__Tasks and exercises__.
(1) Using the passage on Nigeria's security record, decide whether each statement agrees with it: (a) the letter was addressed to the Financial Times; (b) Boko Haram still controls a small area of territory; (c) pilot ranches are said to be reducing competition for water and land. Answer yes or no for each and quote the deciding words.
(2) Transcribe the part of the passage on Nigeria's security record that opens with the words containing "But reacting to" and closes with "the letter reads.".

__Provided passage__.

>>>

But reacting to this, yesterday, Senior Special Assistant to the President on Media and Publicity, Garba Shehu, in a letter addressed to Financial Times, said the article left out the “security gains” of Buhari’s government.

The letter read: “We wish to correct the wrong perceptions contained in the article ‘What is Nigeria’s Government For’ by David Pilling, Financial Times (UK), January 31, 2022, the letter reads.

“The caricature of a government sleepwalking into disaster (What is Nigeria’s government for? January 31, 2022) is predictable from a correspondent who jets briefly in and out of Nigeria on the same British Airways flight he so criticises.

“He highlights rising banditry in my country as proof of such slumber. What he leaves out are the security gains made over two presidential terms.

“The terror organisation Boko Haram used to administer an area the size of Belgium at the inauguration; now, they control no territory.

“The first comprehensive plan to deal with decades-old clashes between nomadic herders and sedentary farmers – experienced across the width of the Sahel – has been introduced: pilot ranches are reducing the competition for water and land that drove past tensions.

“Banditry grew out of such clashes. Criminal gangs took advantage of the instability, flush with guns that flooded the region following the Western-triggered implosion of Libya.”

<<<

Dataset excerpts
>>>

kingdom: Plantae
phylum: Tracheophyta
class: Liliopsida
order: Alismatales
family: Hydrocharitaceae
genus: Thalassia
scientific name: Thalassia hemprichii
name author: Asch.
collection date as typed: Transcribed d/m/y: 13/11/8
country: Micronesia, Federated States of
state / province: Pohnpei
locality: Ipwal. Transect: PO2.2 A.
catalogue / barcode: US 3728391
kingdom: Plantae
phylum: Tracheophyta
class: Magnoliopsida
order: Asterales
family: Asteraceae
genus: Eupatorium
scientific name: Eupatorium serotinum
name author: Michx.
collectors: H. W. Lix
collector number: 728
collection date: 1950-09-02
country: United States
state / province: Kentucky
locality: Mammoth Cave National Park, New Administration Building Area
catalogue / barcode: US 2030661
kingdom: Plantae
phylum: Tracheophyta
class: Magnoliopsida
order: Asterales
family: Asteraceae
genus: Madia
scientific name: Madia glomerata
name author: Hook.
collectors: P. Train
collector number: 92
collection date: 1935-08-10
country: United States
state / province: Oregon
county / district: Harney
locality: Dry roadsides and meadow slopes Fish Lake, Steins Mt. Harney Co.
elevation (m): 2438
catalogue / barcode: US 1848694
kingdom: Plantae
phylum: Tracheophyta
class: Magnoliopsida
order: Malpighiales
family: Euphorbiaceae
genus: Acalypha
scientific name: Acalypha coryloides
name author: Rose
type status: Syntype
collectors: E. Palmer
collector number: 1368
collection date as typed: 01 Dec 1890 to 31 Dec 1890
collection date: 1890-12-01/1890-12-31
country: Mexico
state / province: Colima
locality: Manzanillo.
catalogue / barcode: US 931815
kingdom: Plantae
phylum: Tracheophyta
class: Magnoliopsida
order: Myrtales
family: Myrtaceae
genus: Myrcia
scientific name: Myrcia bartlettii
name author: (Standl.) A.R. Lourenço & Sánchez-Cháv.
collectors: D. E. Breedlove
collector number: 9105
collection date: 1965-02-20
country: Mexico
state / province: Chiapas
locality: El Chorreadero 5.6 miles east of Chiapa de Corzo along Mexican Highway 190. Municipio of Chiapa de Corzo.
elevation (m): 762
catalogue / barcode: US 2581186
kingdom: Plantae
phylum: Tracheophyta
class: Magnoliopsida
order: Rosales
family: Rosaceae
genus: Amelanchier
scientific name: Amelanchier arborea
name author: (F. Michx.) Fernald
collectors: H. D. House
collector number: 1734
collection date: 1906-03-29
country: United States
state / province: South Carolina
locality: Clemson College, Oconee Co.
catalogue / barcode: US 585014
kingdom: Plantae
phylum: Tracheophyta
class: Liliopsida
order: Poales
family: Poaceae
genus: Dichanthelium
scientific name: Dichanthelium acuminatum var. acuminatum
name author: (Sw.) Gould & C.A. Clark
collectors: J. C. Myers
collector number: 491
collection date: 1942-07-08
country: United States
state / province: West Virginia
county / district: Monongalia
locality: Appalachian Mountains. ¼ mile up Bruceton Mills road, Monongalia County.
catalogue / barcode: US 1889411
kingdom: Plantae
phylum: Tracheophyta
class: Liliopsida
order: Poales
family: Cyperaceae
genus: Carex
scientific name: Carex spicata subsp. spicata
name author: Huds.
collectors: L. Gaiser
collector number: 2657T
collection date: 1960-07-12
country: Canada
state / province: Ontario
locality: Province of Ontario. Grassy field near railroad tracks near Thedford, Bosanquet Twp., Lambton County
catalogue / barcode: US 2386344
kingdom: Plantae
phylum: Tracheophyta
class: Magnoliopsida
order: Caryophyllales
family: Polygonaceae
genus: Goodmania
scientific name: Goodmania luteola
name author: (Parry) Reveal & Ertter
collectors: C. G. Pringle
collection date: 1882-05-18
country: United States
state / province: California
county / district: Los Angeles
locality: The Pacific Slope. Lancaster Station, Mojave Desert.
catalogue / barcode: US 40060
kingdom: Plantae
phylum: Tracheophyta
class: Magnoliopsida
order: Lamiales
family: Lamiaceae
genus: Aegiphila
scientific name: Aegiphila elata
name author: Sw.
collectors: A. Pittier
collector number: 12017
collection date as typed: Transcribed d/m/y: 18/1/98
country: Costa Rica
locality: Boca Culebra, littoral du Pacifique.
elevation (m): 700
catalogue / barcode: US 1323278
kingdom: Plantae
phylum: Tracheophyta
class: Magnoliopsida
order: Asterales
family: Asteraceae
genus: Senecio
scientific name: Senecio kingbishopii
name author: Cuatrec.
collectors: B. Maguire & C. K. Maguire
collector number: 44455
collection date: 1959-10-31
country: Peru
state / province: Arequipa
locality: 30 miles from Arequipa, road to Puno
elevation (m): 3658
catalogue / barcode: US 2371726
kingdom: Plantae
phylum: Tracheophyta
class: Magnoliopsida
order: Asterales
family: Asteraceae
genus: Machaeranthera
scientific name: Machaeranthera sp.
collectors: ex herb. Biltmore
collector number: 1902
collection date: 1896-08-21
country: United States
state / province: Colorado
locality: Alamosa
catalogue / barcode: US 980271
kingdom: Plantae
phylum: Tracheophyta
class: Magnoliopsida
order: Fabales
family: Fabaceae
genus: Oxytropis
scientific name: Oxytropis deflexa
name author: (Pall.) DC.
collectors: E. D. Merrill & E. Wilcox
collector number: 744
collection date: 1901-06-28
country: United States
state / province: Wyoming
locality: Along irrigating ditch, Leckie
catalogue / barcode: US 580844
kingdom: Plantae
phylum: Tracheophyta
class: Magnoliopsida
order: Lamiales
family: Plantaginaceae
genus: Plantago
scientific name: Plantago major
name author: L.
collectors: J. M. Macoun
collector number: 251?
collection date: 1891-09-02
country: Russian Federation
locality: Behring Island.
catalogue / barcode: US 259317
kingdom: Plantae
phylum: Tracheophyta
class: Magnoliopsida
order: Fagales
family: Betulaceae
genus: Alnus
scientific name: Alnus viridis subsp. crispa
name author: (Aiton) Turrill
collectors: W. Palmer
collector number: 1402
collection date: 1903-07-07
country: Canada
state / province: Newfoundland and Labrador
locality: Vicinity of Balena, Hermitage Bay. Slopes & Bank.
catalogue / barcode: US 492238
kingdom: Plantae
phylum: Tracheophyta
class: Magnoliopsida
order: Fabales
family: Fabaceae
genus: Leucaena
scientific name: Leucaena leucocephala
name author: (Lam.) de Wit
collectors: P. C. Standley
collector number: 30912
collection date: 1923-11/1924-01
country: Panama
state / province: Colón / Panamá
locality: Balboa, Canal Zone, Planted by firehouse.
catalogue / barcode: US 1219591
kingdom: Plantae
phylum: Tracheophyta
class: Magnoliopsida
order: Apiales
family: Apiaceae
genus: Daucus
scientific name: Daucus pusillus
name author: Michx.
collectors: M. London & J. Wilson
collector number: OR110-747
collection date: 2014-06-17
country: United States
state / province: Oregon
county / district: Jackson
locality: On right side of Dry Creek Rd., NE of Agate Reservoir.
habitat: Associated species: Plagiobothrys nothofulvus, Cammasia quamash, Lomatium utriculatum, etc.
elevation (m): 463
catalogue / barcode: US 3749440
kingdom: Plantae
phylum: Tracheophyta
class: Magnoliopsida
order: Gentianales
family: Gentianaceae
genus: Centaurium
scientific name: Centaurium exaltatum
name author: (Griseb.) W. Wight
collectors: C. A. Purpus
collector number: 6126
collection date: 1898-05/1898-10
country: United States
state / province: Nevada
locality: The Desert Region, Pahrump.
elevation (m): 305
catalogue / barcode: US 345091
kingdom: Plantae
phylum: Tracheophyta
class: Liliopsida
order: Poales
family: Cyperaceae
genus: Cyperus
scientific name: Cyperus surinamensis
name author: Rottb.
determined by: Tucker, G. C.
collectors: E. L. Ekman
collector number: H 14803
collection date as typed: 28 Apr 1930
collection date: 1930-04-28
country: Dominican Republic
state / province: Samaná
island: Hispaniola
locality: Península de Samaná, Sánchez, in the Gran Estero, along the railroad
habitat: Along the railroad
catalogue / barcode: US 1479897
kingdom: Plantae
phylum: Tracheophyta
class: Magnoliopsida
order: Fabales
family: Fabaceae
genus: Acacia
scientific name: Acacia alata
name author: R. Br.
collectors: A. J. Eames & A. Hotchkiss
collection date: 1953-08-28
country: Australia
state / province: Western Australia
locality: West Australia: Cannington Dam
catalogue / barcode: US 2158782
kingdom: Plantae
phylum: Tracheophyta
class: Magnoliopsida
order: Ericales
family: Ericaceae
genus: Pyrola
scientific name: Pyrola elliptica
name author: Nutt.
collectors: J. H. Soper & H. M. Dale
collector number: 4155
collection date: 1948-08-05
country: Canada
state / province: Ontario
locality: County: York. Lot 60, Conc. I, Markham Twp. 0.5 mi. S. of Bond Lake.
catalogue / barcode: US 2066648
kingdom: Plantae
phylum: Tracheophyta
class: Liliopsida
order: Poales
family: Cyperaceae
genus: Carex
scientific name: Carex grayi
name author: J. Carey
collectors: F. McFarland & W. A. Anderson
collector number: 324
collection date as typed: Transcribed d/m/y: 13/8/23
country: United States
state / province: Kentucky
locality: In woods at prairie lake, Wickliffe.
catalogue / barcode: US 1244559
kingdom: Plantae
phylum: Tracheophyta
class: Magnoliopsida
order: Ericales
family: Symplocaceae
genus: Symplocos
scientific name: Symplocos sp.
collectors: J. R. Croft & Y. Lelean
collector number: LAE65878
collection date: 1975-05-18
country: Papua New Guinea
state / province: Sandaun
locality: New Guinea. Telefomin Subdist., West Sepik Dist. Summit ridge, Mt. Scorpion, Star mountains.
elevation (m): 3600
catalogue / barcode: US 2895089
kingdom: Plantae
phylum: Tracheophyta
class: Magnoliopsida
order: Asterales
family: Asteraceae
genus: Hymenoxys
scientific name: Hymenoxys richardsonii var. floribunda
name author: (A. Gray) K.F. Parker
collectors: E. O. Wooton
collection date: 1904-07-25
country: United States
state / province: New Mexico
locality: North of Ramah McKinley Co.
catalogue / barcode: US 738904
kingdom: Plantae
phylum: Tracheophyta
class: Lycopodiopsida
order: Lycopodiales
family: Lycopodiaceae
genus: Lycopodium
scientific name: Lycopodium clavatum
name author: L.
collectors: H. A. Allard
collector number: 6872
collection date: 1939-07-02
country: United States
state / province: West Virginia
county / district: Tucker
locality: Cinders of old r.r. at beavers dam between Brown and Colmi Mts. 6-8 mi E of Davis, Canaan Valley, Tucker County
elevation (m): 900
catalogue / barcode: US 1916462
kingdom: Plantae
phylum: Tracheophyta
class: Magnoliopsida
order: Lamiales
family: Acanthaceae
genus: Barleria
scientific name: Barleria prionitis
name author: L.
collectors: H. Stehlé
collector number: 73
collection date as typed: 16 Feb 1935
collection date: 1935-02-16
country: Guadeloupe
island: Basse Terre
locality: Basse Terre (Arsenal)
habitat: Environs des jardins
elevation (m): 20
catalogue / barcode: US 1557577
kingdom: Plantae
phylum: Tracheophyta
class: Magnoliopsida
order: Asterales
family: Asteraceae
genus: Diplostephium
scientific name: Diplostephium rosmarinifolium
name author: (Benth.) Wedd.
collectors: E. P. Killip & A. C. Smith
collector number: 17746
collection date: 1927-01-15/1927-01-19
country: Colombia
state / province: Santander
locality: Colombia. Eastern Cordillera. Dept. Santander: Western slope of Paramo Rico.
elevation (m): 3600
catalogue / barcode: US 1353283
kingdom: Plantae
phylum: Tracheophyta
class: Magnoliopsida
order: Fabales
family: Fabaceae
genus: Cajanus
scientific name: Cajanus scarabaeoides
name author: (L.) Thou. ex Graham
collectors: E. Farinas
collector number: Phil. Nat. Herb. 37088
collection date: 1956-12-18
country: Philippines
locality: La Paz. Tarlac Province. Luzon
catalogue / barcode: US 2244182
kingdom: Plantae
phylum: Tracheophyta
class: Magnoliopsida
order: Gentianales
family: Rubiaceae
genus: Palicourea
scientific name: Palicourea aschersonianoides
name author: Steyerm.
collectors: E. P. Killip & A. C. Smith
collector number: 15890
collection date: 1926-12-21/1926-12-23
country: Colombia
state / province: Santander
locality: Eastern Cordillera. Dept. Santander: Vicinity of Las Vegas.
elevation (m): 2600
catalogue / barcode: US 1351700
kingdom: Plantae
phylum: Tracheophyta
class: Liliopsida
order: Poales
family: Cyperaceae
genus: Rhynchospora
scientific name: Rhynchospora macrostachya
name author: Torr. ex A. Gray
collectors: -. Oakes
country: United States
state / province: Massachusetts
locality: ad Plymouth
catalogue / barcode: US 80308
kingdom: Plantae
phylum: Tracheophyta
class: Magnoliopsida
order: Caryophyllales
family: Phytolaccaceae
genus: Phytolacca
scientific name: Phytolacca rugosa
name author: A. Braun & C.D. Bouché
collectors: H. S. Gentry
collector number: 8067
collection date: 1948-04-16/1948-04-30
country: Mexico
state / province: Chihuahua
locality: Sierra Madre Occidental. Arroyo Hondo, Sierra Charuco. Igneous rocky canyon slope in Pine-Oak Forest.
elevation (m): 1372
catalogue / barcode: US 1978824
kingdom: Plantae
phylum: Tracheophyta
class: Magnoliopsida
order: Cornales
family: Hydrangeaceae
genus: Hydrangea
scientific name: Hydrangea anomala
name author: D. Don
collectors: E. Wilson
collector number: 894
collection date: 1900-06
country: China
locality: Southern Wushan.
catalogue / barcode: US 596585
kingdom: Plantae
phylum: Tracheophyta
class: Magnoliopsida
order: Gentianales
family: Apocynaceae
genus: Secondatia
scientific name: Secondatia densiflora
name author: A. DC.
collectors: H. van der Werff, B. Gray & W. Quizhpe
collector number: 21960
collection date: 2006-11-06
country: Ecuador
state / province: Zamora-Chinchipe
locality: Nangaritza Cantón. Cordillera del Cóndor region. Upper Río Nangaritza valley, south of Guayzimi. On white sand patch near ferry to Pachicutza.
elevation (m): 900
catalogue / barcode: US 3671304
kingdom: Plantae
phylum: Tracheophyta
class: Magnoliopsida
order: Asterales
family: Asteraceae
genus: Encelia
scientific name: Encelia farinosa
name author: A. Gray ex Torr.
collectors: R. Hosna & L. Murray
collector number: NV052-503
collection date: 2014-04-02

<<<

__Responses in order__.
(1)
(a) Yes: "in a letter addressed to Financial Times"
(b) No: "now, they control no territory."
(c) Yes: "pilot ranches are reducing the competition for water and land that drove past tensions."

(2)
But reacting to this, yesterday, Senior Special Assistant to the President on Media and Publicity, Garba Shehu, in a letter addressed to Financial Times, said the article left out the “security gains” of Buhari’s government.

The letter read: “We wish to correct the wrong perceptions contained in the article ‘What is Nigeria’s Government For’ by David Pilling, Financial Times (UK), January 31, 2022, the letter reads.